La empresa cerró y pronto el Canal estatal la acogió y su rostro enalteció durante varios meses el dominical Titulares Deportivos junto con José Luis Ortiz.
Y luego otro salto y un cambio radical. Atrás quedó el deporte. Canal 7 la llevó a Buen día, su actual segunda casa, en donde poco a poco Adriana se ha asentado al punto de ser figura emblema del espacio mañanero.
Eso usted lo ha visto frente a cámaras.

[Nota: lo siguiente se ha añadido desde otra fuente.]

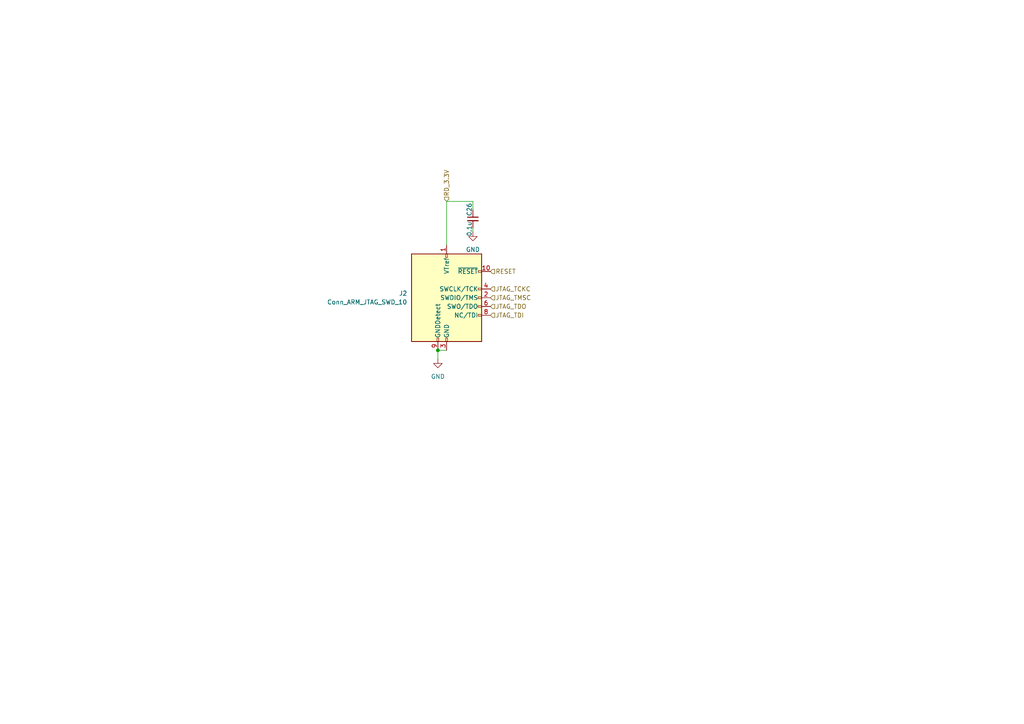
<source format=kicad_sch>
(kicad_sch
	(version 20250114)
	(generator "eeschema")
	(generator_version "9.0")
	(uuid "2380a3a0-8d01-4e81-be17-33a1826a5f8f")
	(paper "A4")
	
	(junction
		(at 127 101.6)
		(diameter 0)
		(color 0 0 0 0)
		(uuid "6e3b7325-1592-437f-a321-4b4ffa431001")
	)
	(wire
		(pts
			(xy 129.54 58.42) (xy 137.16 58.42)
		)
		(stroke
			(width 0)
			(type default)
		)
		(uuid "3c47d273-ff2c-4581-881c-cc8d76caddf5")
	)
	(wire
		(pts
			(xy 129.54 58.42) (xy 129.54 71.12)
		)
		(stroke
			(width 0)
			(type default)
		)
		(uuid "56964f2a-29d3-4e91-acc4-1dd42c03c8a8")
	)
	(wire
		(pts
			(xy 137.16 58.42) (xy 137.16 60.96)
		)
		(stroke
			(width 0)
			(type default)
		)
		(uuid "6506b02c-f2c2-4646-809f-4fd9e8f71822")
	)
	(wire
		(pts
			(xy 137.16 67.31) (xy 137.16 66.04)
		)
		(stroke
			(width 0)
			(type default)
		)
		(uuid "6b97b8ef-b51a-44e7-ac13-970cb8e97442")
	)
	(wire
		(pts
			(xy 127 101.6) (xy 129.54 101.6)
		)
		(stroke
			(width 0)
			(type default)
		)
		(uuid "c619c2f7-4fbc-4e7c-b00b-f37d44c2f909")
	)
	(wire
		(pts
			(xy 127 101.6) (xy 127 104.14)
		)
		(stroke
			(width 0)
			(type default)
		)
		(uuid "cf322a61-d4ae-479e-aaa1-6af43a5e17a4")
	)
	(hierarchical_label "JTAG_TDO"
		(shape input)
		(at 142.24 88.9 0)
		(effects
			(font
				(size 1.27 1.27)
			)
			(justify left)
		)
		(uuid "247fed5d-4332-49aa-b16c-bbd674593ca0")
	)
	(hierarchical_label "JTAG_TDI"
		(shape input)
		(at 142.24 91.44 0)
		(effects
			(font
				(size 1.27 1.27)
			)
			(justify left)
		)
		(uuid "3b1bfcbc-eaed-49c4-b75d-309e383413d6")
	)
	(hierarchical_label "RD_3.3V"
		(shape input)
		(at 129.54 58.42 90)
		(effects
			(font
				(size 1.27 1.27)
			)
			(justify left)
		)
		(uuid "5c0199f0-6aa1-40ea-935b-b1470d36b28d")
	)
	(hierarchical_label "JTAG_TMSC"
		(shape input)
		(at 142.24 86.36 0)
		(effects
			(font
				(size 1.27 1.27)
			)
			(justify left)
		)
		(uuid "5c87c8ce-f23e-4cf4-9a13-387d4da66ea2")
	)
	(hierarchical_label "RESET"
		(shape input)
		(at 142.24 78.74 0)
		(effects
			(font
				(size 1.27 1.27)
			)
			(justify left)
		)
		(uuid "7c2f0731-8a0d-4916-8ed1-f5ddf13a9c58")
	)
	(hierarchical_label "JTAG_TCKC"
		(shape input)
		(at 142.24 83.82 0)
		(effects
			(font
				(size 1.27 1.27)
			)
			(justify left)
		)
		(uuid "aaba5a75-ddb9-475c-aea2-e8b2e47ab7df")
	)
	(symbol
		(lib_id "power:GND")
		(at 137.16 67.31 0)
		(unit 1)
		(exclude_from_sim no)
		(in_bom yes)
		(on_board yes)
		(dnp no)
		(fields_autoplaced yes)
		(uuid "0d040d7f-6cf1-47c7-ae7a-133208eac512")
		(property "Reference" "#PWR024"
			(at 137.16 73.66 0)
			(effects
				(font
					(size 1.27 1.27)
				)
				(hide yes)
			)
		)
		(property "Value" "GND"
			(at 137.16 72.39 0)
			(effects
				(font
					(size 1.27 1.27)
				)
			)
		)
		(property "Footprint" ""
			(at 137.16 67.31 0)
			(effects
				(font
					(size 1.27 1.27)
				)
				(hide yes)
			)
		)
		(property "Datasheet" ""
			(at 137.16 67.31 0)
			(effects
				(font
					(size 1.27 1.27)
				)
				(hide yes)
			)
		)
		(property "Description" "Power symbol creates a global label with name \"GND\" , ground"
			(at 137.16 67.31 0)
			(effects
				(font
					(size 1.27 1.27)
				)
				(hide yes)
			)
		)
		(pin "1"
			(uuid "ce93c66e-86b7-4f09-bd01-60b013a572eb")
		)
		(instances
			(project "RADIO"
				(path "/85543e1e-5291-4323-8665-afb49d18fa53/d603b61e-e30d-436f-b228-3da1ec53207a"
					(reference "#PWR024")
					(unit 1)
				)
			)
		)
	)
	(symbol
		(lib_id "Connector:Conn_ARM_JTAG_SWD_10")
		(at 129.54 86.36 0)
		(unit 1)
		(exclude_from_sim no)
		(in_bom yes)
		(on_board yes)
		(dnp no)
		(fields_autoplaced yes)
		(uuid "1e60ab30-045a-42d5-b25b-e133c4629837")
		(property "Reference" "J2"
			(at 118.11 85.0899 0)
			(effects
				(font
					(size 1.27 1.27)
				)
				(justify right)
			)
		)
		(property "Value" "Conn_ARM_JTAG_SWD_10"
			(at 118.11 87.6299 0)
			(effects
				(font
					(size 1.27 1.27)
				)
				(justify right)
			)
		)
		(property "Footprint" "Connector_PinHeader_1.27mm:PinHeader_2x05_P1.27mm_Vertical_SMD"
			(at 129.54 86.36 0)
			(effects
				(font
					(size 1.27 1.27)
				)
				(hide yes)
			)
		)
		(property "Datasheet" "http://infocenter.arm.com/help/topic/com.arm.doc.ddi0314h/DDI0314H_coresight_components_trm.pdf"
			(at 120.65 118.11 90)
			(effects
				(font
					(size 1.27 1.27)
				)
				(hide yes)
			)
		)
		(property "Description" "Cortex Debug Connector, standard ARM Cortex-M SWD and JTAG interface"
			(at 129.54 86.36 0)
			(effects
				(font
					(size 1.27 1.27)
				)
				(hide yes)
			)
		)
		(pin "7"
			(uuid "b4ee1463-bf21-491d-a11e-69c380ada73c")
		)
		(pin "4"
			(uuid "dfb94a21-63ed-4ff9-9c3a-e634bcf1a89f")
		)
		(pin "10"
			(uuid "8c863e4b-f3fb-4f6d-8cdc-c0a861da8d9e")
		)
		(pin "9"
			(uuid "1442187f-9633-4aa1-97e3-2a0d648ae105")
		)
		(pin "5"
			(uuid "0b61e57b-a695-4787-88ab-cf3e2f07a9b1")
		)
		(pin "6"
			(uuid "f0978934-8fec-49aa-87f7-16ee2d0ca2ac")
		)
		(pin "8"
			(uuid "aa824e56-8ee3-42c5-bae6-cbba54217c65")
		)
		(pin "1"
			(uuid "8307abc0-90ec-4079-8628-d9347977cbca")
		)
		(pin "3"
			(uuid "1fbfe801-b620-4819-b94d-c82765e594dc")
		)
		(pin "2"
			(uuid "aa131ff9-a7d4-4f4e-af66-001c28c0d228")
		)
		(instances
			(project "RADIO"
				(path "/85543e1e-5291-4323-8665-afb49d18fa53/d603b61e-e30d-436f-b228-3da1ec53207a"
					(reference "J2")
					(unit 1)
				)
			)
		)
	)
	(symbol
		(lib_id "power:GND")
		(at 127 104.14 0)
		(unit 1)
		(exclude_from_sim no)
		(in_bom yes)
		(on_board yes)
		(dnp no)
		(fields_autoplaced yes)
		(uuid "34ef2d58-7ef0-45d9-a9ca-981eada022a0")
		(property "Reference" "#PWR023"
			(at 127 110.49 0)
			(effects
				(font
					(size 1.27 1.27)
				)
				(hide yes)
			)
		)
		(property "Value" "GND"
			(at 127 109.22 0)
			(effects
				(font
					(size 1.27 1.27)
				)
			)
		)
		(property "Footprint" ""
			(at 127 104.14 0)
			(effects
				(font
					(size 1.27 1.27)
				)
				(hide yes)
			)
		)
		(property "Datasheet" ""
			(at 127 104.14 0)
			(effects
				(font
					(size 1.27 1.27)
				)
				(hide yes)
			)
		)
		(property "Description" "Power symbol creates a global label with name \"GND\" , ground"
			(at 127 104.14 0)
			(effects
				(font
					(size 1.27 1.27)
				)
				(hide yes)
			)
		)
		(pin "1"
			(uuid "96eb24e4-8df5-4b30-a329-08ed86ec5df8")
		)
		(instances
			(project "RADIO"
				(path "/85543e1e-5291-4323-8665-afb49d18fa53/d603b61e-e30d-436f-b228-3da1ec53207a"
					(reference "#PWR023")
					(unit 1)
				)
			)
		)
	)
	(symbol
		(lib_id "Device:C_Small")
		(at 137.16 63.5 0)
		(unit 1)
		(exclude_from_sim no)
		(in_bom yes)
		(on_board yes)
		(dnp no)
		(uuid "b4e0186d-f58f-425e-90a8-392a2cd74a5e")
		(property "Reference" "C26"
			(at 136.144 62.738 90)
			(effects
				(font
					(size 1.27 1.27)
				)
				(justify left)
			)
		)
		(property "Value" "0.1u"
			(at 136.144 68.58 90)
			(effects
				(font
					(size 1.27 1.27)
				)
				(justify left)
			)
		)
		(property "Footprint" "Capacitor_SMD:C_0402_1005Metric"
			(at 137.16 63.5 0)
			(effects
				(font
					(size 1.27 1.27)
				)
				(hide yes)
			)
		)
		(property "Datasheet" "~"
			(at 137.16 63.5 0)
			(effects
				(font
					(size 1.27 1.27)
				)
				(hide yes)
			)
		)
		(property "Description" "Unpolarized capacitor, small symbol"
			(at 137.16 63.5 0)
			(effects
				(font
					(size 1.27 1.27)
				)
				(hide yes)
			)
		)
		(pin "1"
			(uuid "812db60e-07be-451c-b869-2d6abd4bf7e4")
		)
		(pin "2"
			(uuid "63224b1f-75c3-4544-bac6-88761c01ba55")
		)
		(instances
			(project "RADIO"
				(path "/85543e1e-5291-4323-8665-afb49d18fa53/d603b61e-e30d-436f-b228-3da1ec53207a"
					(reference "C26")
					(unit 1)
				)
			)
		)
	)
)

</source>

Pero qué hay de la persona fuera del set.
La otra
"Nuestro reto es mostrar esa ecuanimidad, esa felicidad, esa alegría que la gente quiere ver por medio del programa, cuando detrás también hay problemas, hay adversidad, hay obstáculos", confiesa.
Su franqueza la hace más transparente. Cuenta como hace un año firmó su divorcio y que tras año y medio de vivir sola con sus hijos enfrenta las mismas dificultades de todas aquellas mujeres que, de la noche a la mañana, se ven frente a la responsabilidad de sacar adelante a su desendencia.
"Pero la gran sorpresa fue el darme cuenta que yo podía, que se pueden tener hijos felices, que se puede ser feliz. Ahora me doy cuenta que lo que antes tenía era solo un espejismo. Ahora sola creo que he alcanzado esa estabilidad como madre, como profesional y ante todo como persona".
Parece quererlo gritar a los cuatro vientos: "Me siento diferente, soy diferente", dice. -¿Por qué? "Porque volví a creer en mi, en mis capacidades, volví a creer en la oportunidad de salir adelante y de ser una mujer independiente".
Su felicidad la comparte con su familia, siempre inseparable. Sus "amigos del alma" también la reencontraron y disfrutan su dulzura, su sencillez, su sinceridad y sus logros.
Y sus nuevos bríos quiere transmitirlos en su trabajo diario, está segura de que así lo proyecta y por eso insiste en señalar que está feliz en su querido Buen día. "Me encanta lo que hago, me encanta levantarme de madrugada, llegar al canal, maquillarme, prepararme, saludar a la gente en la mañana, hacer las entrevistas, recibir a los invitados".
Ella es así. Delante o detrás de las cámaras, dentro o fuera del estudio. Adriana simplemente es, y será para rato, una frágil mujer de hierro.